[seam-issues] [JBoss JIRA] Commented: (SEAMCRON-6) Can we use @RequestScoped for @Scheduled and @Asynchronous methods? How?

Stefano Travelli (JIRA) jira-events at lists.jboss.org
Wed Jun 15 05:37:29 EDT 2011


    [ https://issues.jboss.org/browse/SEAMCRON-6?page=com.atlassian.jira.plugin.system.issuetabpanels:comment-tabpanel&focusedCommentId=12608774#comment-12608774 ] 

Stefano Travelli commented on SEAMCRON-6:
-----------------------------------------

We was discussing something similar about seam-servlet at http://seamframework.org/Community/WebApplicationStartupEventAndRequestContet 

"no session, no conversation" makes perfectly sense for long running conversation, but in some common use cases a temporary conversation could be enough. With the current behaviour we build all our business components (DAO, etc) with the beloved seam managed persistence context only to discover that we cannot reuse them in @Scheduled, @Asynchronous, in Message Driven Bean and at application startup because the entityManager is conversation scoped. 

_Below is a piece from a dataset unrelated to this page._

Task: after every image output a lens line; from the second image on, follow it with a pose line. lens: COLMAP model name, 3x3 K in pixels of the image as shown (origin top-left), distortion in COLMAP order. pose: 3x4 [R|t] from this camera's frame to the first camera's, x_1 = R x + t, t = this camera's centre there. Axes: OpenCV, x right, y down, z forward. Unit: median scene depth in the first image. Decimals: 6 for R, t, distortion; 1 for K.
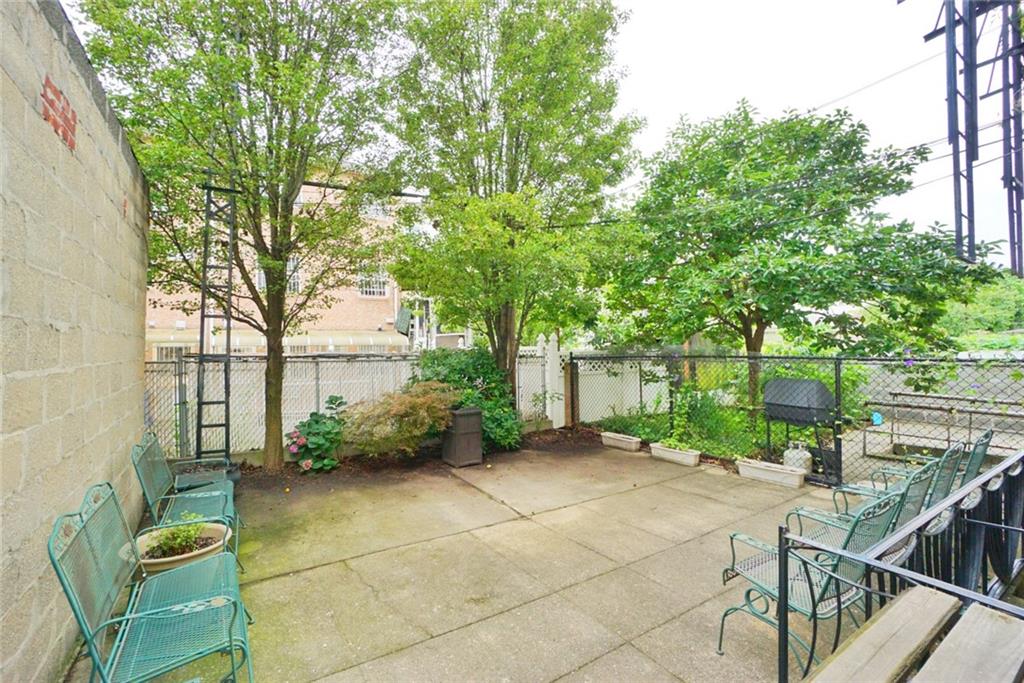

> Can we use @RequestScoped for @Scheduled and @Asynchronous methods? How?
> ------------------------------------------------------------------------
>
>                 Key: SEAMCRON-6
>                 URL: https://issues.jboss.org/browse/SEAMCRON-6
>             Project: Seam Cron
>          Issue Type: Task
>            Reporter: Peter Royle
>            Assignee: Peter Royle
>             Fix For: 3.0.0.Alpha2
>
>
> This is one for investigation some time. It came up in this IRC chat:
> The weld reference document (page 34) states:
> The request and application scopes are also active:
> • during invocations of EJB remote methods,
> • during invocations of EJB asynchronous methods,
> • during EJB timeouts,
> • during message delivery to a message-driven bean,
> • during message delivery to a MessageListener, and
> • during web service invocations.
> So we should be able to support this, even if only for certain providers (ie: EJB)
> IRC Transcript:
> [11:10am] johnament: request scoped won't be active in a background thread.
> [11:10am] PeteRoyle: ah true cos it's threadlocal?
> [11:10am] johnament: which?
> [11:11am] PeteRoyle: request scoped implementation
> [11:11am] PeteRoyle: won't work in a background thread because the implementation of request scope uses threadlocal, is that right?
> [11:11am] johnament: its essentially an HTTP request
> [11:12am] PeteRoyle: right
> [11:12am] PeteRoyle: I think the use case is valid though, do you agree?
> [11:13am] johnament: its valid, but it breaks the CDI model, so to say
> [11:13am] johnament: because you want to make your contextual objects available outside of your context
> [11:14am] PeteRoyle: right yeah that makes sense
> [11:14am] PeteRoyle: the request might be over
> [11:14am] johnament: the only thing really available is going to be dependent or application scoped
> [11:15am] johnament: the bigger question - which request?
> [11:15am] PeteRoyle: well the one from which the @Asynch method was called - assuming we could hang onto it
> [11:15am] PeteRoyle: hang onto the request that is
> [11:16am] PeteRoyle: eg: a controller which @Injects a @RequestScoped Thing, then calls an @Asynchronous method
> [11:17am] johnament: the only way it would work is to make request scope extend through your @asynch process is over.
> [11:18am] PeteRoyle: The interceptor would have access to the correct @RequestScope. It would need to replicate it into the new thread. Would that be possible do you think?
> [11:18am] johnament: i don't know how plausible/possible that even is.
> [11:18am] PeteRoyle: yeah. I might leave that as something for investigation later. I'll JIRA it
> [11:18am] johnament: jms does this by transporting the event over JMS, but loses the context.